Does the equation work both ways? Could the shippers cut deals with the manufacturers and in essence back door Amazon by having the superior delivery portion of the transaction? If so what are your thoughts on valuation disparity?
Thank you for this important question and it’s something I’ve also been thinking about given Tesla Motors control of its entire sales process. In addition to the other major initiatives pioneered by the company, its decision to forego the dealership route in favour of selling cars directly is an example of how a manufacturer does not need to rely on bulk sales as it builds scale.
I have often wondered why a company like Samsung Electronics does not do the same. It has the best-selling range of major kitchen appliances, TV’s and some of the most desirable handheld devices, all tastefully displayed on its website. Yet the company relies on Best Buy and Lowes etc. to sell its goods. Amazon also fits into that ecosystem.

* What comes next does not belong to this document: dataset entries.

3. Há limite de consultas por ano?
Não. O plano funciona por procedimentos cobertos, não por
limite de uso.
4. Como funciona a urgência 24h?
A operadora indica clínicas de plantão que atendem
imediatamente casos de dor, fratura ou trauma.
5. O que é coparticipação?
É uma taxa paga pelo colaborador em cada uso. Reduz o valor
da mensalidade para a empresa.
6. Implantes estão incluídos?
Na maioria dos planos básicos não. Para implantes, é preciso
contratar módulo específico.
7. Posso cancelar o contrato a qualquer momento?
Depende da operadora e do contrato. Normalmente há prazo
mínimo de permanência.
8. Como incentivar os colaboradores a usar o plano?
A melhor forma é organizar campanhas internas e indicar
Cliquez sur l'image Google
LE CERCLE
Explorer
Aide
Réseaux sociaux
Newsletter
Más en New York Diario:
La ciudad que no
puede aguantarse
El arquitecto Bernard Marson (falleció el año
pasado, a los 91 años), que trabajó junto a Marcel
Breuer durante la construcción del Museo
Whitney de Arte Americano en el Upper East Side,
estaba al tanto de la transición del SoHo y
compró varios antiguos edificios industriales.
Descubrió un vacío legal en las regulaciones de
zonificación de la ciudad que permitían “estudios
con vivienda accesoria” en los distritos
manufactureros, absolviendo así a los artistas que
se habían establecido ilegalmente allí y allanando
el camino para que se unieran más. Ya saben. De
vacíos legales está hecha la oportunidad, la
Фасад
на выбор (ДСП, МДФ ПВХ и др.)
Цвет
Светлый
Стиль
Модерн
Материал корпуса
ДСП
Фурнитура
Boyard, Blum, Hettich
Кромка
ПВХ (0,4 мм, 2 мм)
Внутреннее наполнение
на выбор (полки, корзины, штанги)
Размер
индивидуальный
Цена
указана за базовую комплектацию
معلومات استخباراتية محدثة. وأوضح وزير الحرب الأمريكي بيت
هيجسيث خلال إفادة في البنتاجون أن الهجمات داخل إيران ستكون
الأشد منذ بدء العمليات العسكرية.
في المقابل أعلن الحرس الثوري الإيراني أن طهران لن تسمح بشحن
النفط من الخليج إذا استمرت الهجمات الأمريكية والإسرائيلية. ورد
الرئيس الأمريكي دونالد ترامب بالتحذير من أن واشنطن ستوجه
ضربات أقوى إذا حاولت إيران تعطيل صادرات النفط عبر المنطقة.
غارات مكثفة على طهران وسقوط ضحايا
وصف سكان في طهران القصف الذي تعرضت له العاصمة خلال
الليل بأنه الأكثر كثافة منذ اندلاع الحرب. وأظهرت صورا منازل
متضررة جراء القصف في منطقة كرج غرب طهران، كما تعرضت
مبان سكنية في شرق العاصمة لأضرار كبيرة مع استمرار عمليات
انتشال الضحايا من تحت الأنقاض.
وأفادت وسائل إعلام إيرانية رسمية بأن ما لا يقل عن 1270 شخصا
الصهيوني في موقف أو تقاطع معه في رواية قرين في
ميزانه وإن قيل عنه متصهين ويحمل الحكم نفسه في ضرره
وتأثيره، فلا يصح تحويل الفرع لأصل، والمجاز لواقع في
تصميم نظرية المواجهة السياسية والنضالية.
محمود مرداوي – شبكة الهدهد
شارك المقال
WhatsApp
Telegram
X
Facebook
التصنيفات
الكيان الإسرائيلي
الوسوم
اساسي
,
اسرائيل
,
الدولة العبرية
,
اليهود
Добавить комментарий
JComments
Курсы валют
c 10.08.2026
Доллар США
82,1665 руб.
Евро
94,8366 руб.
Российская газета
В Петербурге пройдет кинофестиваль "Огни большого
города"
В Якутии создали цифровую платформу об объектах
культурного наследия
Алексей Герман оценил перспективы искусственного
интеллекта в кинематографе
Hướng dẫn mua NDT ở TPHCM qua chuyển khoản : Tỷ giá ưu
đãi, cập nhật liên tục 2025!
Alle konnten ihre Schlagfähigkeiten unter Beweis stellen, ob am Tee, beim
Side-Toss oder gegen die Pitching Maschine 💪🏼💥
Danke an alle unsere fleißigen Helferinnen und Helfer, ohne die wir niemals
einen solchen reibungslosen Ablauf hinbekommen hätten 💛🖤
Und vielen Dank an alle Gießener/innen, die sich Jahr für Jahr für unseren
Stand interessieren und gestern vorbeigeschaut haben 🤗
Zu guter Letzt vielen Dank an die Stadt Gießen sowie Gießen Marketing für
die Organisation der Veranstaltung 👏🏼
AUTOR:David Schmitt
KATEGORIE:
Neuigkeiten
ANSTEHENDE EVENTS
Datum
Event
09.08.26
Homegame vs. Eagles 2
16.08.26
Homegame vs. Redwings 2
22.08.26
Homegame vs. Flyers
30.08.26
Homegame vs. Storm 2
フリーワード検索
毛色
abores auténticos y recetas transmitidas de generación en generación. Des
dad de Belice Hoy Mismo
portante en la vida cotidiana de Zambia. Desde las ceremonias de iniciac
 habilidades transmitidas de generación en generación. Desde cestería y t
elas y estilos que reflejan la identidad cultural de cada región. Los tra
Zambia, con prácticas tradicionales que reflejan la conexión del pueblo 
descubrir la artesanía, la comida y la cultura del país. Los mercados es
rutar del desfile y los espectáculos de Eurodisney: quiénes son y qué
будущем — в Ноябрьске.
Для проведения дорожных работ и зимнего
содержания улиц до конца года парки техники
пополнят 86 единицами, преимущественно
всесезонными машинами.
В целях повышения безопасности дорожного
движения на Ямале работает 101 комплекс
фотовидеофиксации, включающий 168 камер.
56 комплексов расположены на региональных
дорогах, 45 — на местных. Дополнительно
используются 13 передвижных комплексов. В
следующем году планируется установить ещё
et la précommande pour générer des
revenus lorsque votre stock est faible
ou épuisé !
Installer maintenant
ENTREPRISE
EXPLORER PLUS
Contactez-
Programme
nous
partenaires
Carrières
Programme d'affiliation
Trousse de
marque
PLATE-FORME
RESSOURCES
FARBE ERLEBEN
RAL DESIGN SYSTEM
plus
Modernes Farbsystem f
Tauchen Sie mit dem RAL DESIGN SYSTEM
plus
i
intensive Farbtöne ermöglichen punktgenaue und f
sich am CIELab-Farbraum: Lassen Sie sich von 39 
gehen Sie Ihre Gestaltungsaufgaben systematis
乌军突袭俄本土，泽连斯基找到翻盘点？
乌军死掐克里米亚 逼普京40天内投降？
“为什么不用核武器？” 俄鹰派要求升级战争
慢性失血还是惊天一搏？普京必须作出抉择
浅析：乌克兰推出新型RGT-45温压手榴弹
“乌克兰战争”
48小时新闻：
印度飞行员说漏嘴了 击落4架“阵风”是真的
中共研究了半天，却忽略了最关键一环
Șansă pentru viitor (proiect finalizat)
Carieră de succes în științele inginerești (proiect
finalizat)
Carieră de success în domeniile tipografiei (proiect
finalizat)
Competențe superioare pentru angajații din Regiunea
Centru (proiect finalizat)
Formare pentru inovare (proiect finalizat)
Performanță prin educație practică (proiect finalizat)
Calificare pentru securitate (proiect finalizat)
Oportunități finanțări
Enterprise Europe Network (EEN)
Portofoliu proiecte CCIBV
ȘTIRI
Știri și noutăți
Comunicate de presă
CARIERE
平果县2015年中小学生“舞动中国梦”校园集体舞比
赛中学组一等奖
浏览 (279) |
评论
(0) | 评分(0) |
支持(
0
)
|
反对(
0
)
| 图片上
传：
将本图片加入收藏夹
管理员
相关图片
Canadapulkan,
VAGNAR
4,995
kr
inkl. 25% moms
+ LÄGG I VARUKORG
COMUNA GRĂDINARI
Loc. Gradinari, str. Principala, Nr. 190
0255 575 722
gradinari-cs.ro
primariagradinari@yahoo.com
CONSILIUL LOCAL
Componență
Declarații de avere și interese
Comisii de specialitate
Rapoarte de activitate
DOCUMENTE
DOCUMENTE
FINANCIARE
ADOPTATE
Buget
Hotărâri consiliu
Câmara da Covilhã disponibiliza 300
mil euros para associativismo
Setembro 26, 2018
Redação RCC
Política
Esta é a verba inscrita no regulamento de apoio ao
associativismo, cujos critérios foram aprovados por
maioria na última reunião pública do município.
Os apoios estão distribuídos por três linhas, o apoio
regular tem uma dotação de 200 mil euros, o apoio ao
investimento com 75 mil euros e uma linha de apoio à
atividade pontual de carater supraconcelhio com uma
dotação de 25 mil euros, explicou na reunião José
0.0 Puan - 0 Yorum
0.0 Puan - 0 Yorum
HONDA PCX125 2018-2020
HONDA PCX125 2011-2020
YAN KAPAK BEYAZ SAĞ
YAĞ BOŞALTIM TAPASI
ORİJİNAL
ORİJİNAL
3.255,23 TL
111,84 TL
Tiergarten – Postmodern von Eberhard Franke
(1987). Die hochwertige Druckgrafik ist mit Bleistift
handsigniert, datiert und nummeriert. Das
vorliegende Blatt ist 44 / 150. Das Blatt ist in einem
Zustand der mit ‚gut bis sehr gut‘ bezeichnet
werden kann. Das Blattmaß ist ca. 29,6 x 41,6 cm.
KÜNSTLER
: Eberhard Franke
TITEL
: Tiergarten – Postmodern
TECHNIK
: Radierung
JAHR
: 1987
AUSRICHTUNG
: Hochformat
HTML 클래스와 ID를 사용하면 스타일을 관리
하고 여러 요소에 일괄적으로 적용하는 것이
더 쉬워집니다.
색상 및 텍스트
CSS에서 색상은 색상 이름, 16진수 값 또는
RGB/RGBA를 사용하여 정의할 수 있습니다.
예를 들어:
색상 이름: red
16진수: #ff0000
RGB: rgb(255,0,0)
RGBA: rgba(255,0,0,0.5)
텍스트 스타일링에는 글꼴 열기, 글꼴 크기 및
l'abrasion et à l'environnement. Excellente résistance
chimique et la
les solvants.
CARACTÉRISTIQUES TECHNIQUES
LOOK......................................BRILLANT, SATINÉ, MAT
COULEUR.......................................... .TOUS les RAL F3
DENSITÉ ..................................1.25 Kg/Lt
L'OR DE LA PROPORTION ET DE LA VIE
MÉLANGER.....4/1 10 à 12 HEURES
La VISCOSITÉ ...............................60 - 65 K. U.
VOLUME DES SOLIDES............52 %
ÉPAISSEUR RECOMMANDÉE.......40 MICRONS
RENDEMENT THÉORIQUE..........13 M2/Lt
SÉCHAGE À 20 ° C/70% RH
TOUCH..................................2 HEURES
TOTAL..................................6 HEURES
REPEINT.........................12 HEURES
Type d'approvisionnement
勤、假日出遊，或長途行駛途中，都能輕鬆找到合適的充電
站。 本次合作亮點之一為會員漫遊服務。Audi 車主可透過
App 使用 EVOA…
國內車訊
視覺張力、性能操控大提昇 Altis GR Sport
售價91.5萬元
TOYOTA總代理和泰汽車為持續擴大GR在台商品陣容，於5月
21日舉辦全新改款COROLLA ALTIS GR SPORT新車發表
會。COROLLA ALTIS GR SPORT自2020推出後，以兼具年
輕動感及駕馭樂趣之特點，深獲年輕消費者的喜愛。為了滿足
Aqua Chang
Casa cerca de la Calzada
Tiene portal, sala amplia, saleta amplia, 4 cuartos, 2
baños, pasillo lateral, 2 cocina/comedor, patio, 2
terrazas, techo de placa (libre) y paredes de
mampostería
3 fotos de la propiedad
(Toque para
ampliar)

As competition and economies of scale improve and online shopping becomes ubiquitous the argument for using intermediaries to sell one’s products is less compelling. Online real estate such as that offered by Amazon is a valuable commodity but it is not beyond the bounds of possibility that other venues will also come to represent valuable traffic hubs.
At present there is little evidence manufacturers are willing to eschew intermediaries but in the event they transition to a direct selling model the valuation afforded Amazon would of course come into question.